Bloomberg, Refinitiv et SIX sont des fournisseurs de données financières utilisés par les banques, les asset managers et les salles de marché.

Bloomberg

Fournit :

  • Données de marché en temps réel
  • Prix des instruments financiers
  • Actualités financières
  • Référentiels titres

Exemples :

  • Bloomberg Terminal
  • Bloomberg API
  • Bloomberg Data License

Refinitiv

(anciennement Thomson Reuters Financial & Risk)

Fournit :

  • Données de marché
  • RIC (Reuters Instrument Code)
  • Actualités financières
  • APIs et plateformes de trading

Exemple :

RIC : AIR.PA

(Airbus sur Euronext Paris)


SIX Group

Société suisse spécialisée dans :

  • Données de référence financières
  • Identifiants d'instruments
  • Données de marché
  • Services de place boursière

Très utilisée pour :

  • ISIN
  • Classification des titres
  • Référentiels financiers

Pourquoi c'est important pour ContribFactory ?

Une contribution de prix doit souvent être associée à un instrument financier :

ISIN : FR0000120404
RIC  : AIR.PA
Ticker : AIR

L'API peut interroger Bloomberg, Refinitiv ou SIX pour :

  • Vérifier l'existence du titre.
  • Récupérer les données de référence.
  • Comparer les prix de marché.
  • Enrichir les contributions.

Différence entre ISIN, RIC et Ticker

  • ISIN : identifiant international unique d'un instrument.
  • RIC : identifiant utilisé par Refinitiv.
  • Ticker : symbole boursier utilisé sur une place de marché.

Phrase d’entretien :

Bloomberg, Refinitiv et SIX sont des fournisseurs de données financières. Ils permettent de récupérer des informations de marché et des référentiels d'instruments tels que les ISIN, RIC ou tickers, qui sont essentiels pour les applications de pricing et de contribution de prix dans le secteur bancaire.

 

 

28. Question : Que sont l'ISIN, le RIC et le Ticker ?

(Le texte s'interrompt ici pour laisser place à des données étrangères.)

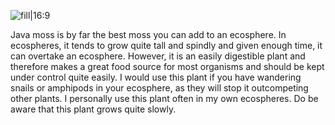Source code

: ![fill|16:9](4bbe27fdb09c3995ae5e7d61dca4154e.png)

Java moss is by far the best moss you can add to an ecosphere. In ecospheres, it tends to grow quite tall and spindly and given enough time, it can overtake an ecosphere. However, it is an easily digestible plant and therefore makes a great food source for most organisms and should be kept under control quite easily. I would use this plant if you have wandering snails or amphipods in your ecosphere, as they will stop it outcompeting other plants. I personally use this plant often in my own ecospheres. Do be aware that this plant grows quite slowly.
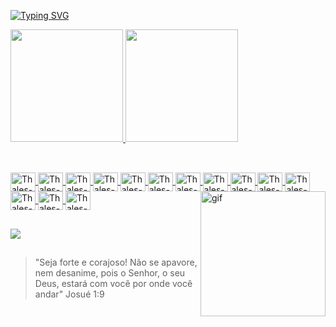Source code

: <a href="https://git.io/typing-svg"><img src="https://readme-typing-svg.demolab.com?font=Jetbrains-Mono&pause=1000&color=777FFF&random=false&width=435&lines=Oi!+Meu+nome+%C3%A9+Thales!+" alt="Typing SVG" /></a>

<div>
  <a href="https://github.com/thalessz">
  <img height="180em" src="https://github-readme-stats.vercel.app/api?username=thalessz&theme=dark&show_icons=true&hide_border=true&count_private=true"/>
  <img height="180em" src="https://github-readme-stats.vercel.app/api/top-langs/?username=thalessz&theme=dark&show_icons=true&hide_border=true&layout=compact"/>
</div>
    
##

<div style="display: inline_block"><br>
<img align="center" alt="Thales-JS" height="30" width="40" src="https://cdn.jsdelivr.net/gh/devicons/devicon/icons/javascript/javascript-original.svg">
<img align="center" alt="Thales-NODE" height="30" width="40" src="https://cdn.jsdelivr.net/gh/devicons/devicon/icons/nodejs/nodejs-original.svg">
<img align="center" alt="Thales-PHP" height="30" width="40" src="https://cdn.jsdelivr.net/gh/devicons/devicon/icons/java/java-original.svg">
<img align="center" alt="Thales-PHP" height="30" width="40" src="https://cdn.jsdelivr.net/gh/devicons/devicon/icons/kotlin/kotlin-original.svg">
<img align="center" alt="Thales-PHP" height="30" width="40" src="https://cdn.jsdelivr.net/gh/devicons/devicon/icons/androidstudio/androidstudio-original.svg">
<img align="center" alt="Thales-PHP" height="30" width="40" src="https://cdn.jsdelivr.net/gh/devicons/devicon/icons/mysql/mysql-original.svg">
<img align="center" alt="Thales-PHP" height="30" width="40" src="https://cdn.jsdelivr.net/gh/devicons/devicon/icons/powershell/powershell-original.svg">
<img align="center" alt="Thales-PHP" height="30" width="40" src="https://cdn.jsdelivr.net/gh/devicons/devicon/icons/linux/linux-original.svg">
<img align="center" alt="Thales-PHP" height="30" width="40" src="https://cdn.jsdelivr.net/gh/devicons/devicon/icons/ubuntu/ubuntu-original.svg">
<img align="center" alt="Thales-PHP" height="30" width="40" src="https://cdn.jsdelivr.net/gh/devicons/devicon/icons/archlinux/archlinux-original.svg">
  <img align="center" alt="Thales-PHP" height="30" width="40" src="https://cdn.jsdelivr.net/gh/devicons/devicon/icons/fedora/fedora-original.svg">
<img align="center" alt="Thales-PHP" height="30" width="40" src="https://cdn.jsdelivr.net/gh/devicons/devicon/icons/python/python-original.svg">
<img align="center" alt="Thales-PHP" height="30" width="40" src="https://cdn.jsdelivr.net/gh/devicons/devicon/icons/flask/flask-original.svg">
<img align="center" alt="Thales-PHP" height="30" width="40" src="https://cdn.jsdelivr.net/gh/devicons/devicon/icons/git/git-original.svg">
<img align="right" alt="gif" height="200" widht="150" src="https://i.pinimg.com/originals/e0/a8/86/e0a8869f640eb4c43aeb1b49d02fdab5.gif">
  
</div>

##

<a href= "mailto:o.thales1904@gmail.com"><img src="https://img.shields.io/badge/Gmail-D14836?style=for-the-badge&logo=gmail&logoColor=white " target="_blank"></a>

##

>"Seja forte e corajoso! Não se apavore, nem desanime, pois o Senhor, o seu Deus, estará com você por onde você andar"
Josué 1:9

<!--
**thalessz/thalessz** is a ✨ _special_ ✨ repository because its `README.md` (this file) appears on your GitHub profile.

Here are some ideas to get you started:

- 🔭 I’m currently working on ...
- 🌱 I’m currently learning ...
- 👯 I’m looking to collaborate on ...
- 🤔 I’m looking for help with ...
- 💬 Ask me about ...
- 📫 How to reach me: ...
- 😄 Pronouns: ...
- ⚡ Fun fact: ...
-->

Réponse (courte en français) :

Ce sont trois identifiants utilisés pour identifier un instrument financier.

1. ISIN (International Securities Identification Number)

L'ISIN est un identifiant international unique composé de 12 caractères.

Exemple :

FR0000120404

  • FR : pays (France)
  • utilisé mondialement
  • très utilisé dans les banques et les référentiels titres

2. RIC (Reuters Instrument Code)

Le RIC est un identifiant propriétaire de Refinitiv.

Exemple :

AIR.PA

  • AIR : Airbus
  • .PA : Euronext Paris

Utilisé principalement dans les systèmes Refinitiv.


3. Ticker

Le Ticker est le symbole boursier d'un titre.

Exemple :

AIR

ou

AAPL

  • Facile à lire pour les traders.
  • Peut ne pas être unique au niveau mondial.

Exemple concret

Pour l'action Airbus :

Type

Valeur

ISIN

FR0000120404

RIC

AIR.PA

Ticker

AIR


Différence principale

ISIN

RIC

Ticker

Standard international

Identifiant Refinitiv

Symbole boursier

Unique mondialement

Unique chez Refinitiv

Pas toujours unique

12 caractères

Format variable

Format court

Phrase d’entretien :

L'ISIN est l'identifiant international officiel d'un instrument financier, le RIC est l'identifiant utilisé par Refinitiv et le Ticker est le symbole boursier utilisé sur les marchés. Dans une application de contribution de prix, ces identifiants permettent de référencer et retrouver précisément les instruments financiers.